When I recently needed to take our cat to the vet, I noticed that the intake form no longer had a designation of “home phone” or “cell phone.” It was simply “phone.” There was an additional line for “work phone,” and a checkbox after both asking if it was OK that they sent text messages to the number.
It made me think of an episode about seven or eight years ago, in my prior ministry, as our high school youth group was wrapping up for the evening. One of the teenagers realized his cell phone battery was dead so he asked if he could use the church’s phone. He went to dial his mom’s phone number but was confused why the call wasn’t going through. He asked me for help, and I asked him for the phone number – which he gave to me, beginning with our local area code, and then waiting politely for me to enter in those digits. We both looked at each other with a look of, “yes, and?”

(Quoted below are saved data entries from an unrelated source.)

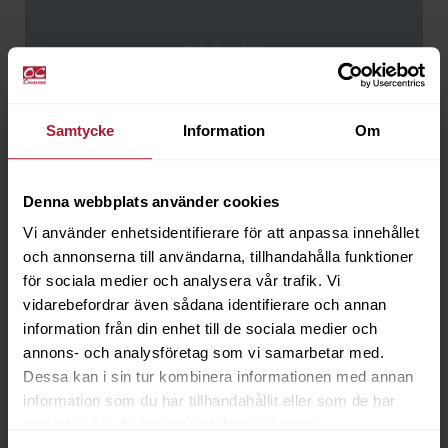
PROVER
Samtycke
Information
Om
Besök vårt showroom
Denna webbplats använder cookies
Välkommen att boka tid för att träffa oss i vårt showroom på
Vi använder enhetsidentifierare för att anpassa innehållet
Malmsjögatan i Göteborg. Här hittar du ett brett utbud av textilier,
och annonserna till användarna, tillhandahålla funktioner
läder och tillbehör, inklusive olivgarvat läder. Välkommen att
för sociala medier och analysera vår trafik. Vi
inspireras av våra produkter och få hjälp med att välja rätt material
vidarebefordrar även sådana identifierare och annan
till ditt projekt.
information från din enhet till de sociala medier och
Ring oss på
031-259150
eller maila till
info@ocoscarson.com
för att
annons- och analysföretag som vi samarbetar med.
boka tid. Observera att vi endast säljer till företag med ett
Dessa kan i sin tur kombinera informationen med annan
registrerat konto,
ansök om konto här
.
information som du har tillhandahållit eller som de har
samlat in när du har använt deras tjänster.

I expected that he would know that on a landline at that time, you dialed just the seven digits of the “actual” phone number when it was in our own area code. And he expected that you dialed a phone number the only way he had ever known how to dial a phone number: ten digits, no need for a 1 in front of any area code or dropping one’s own area code, the cell phone simply processing it accordingly in the background.
To him, “phone” and “work phone” are the only necessary descriptors. (And for me, even “work phone” is a little redundant, seeing as how it points to an app that I can answer on my phone.)
This flip has come with some other inflations in our expectations. Because we no longer even presume that one has a home phone, tethered to one specific location, we also presume a certain immediacy in our interactions. Phone calls or text messages demand near-real time responses. (Which of those two has such demand depends on one’s generational identity.) Since it’s going to a device constantly on or near one’s person, we’ve inflated our expectation and reduced our collective patience.
I wonder where you see inflation in your own expectations lately, or in those of your ministry community? Have you taken some time to reflect on these, on what drives the inflation and what good the inflation serves?
Similar to the economy, some expectation inflation is necessary for a thriving, healthy community. When we unintentionally regress in our expectations, it can be a sign of something deeper that must be addressed.
And, just as similar, when our expectation inflation is out of control, our community suffers from great dis-ease. It cultivates an environment of anxiety, distrust, and poor decision-making.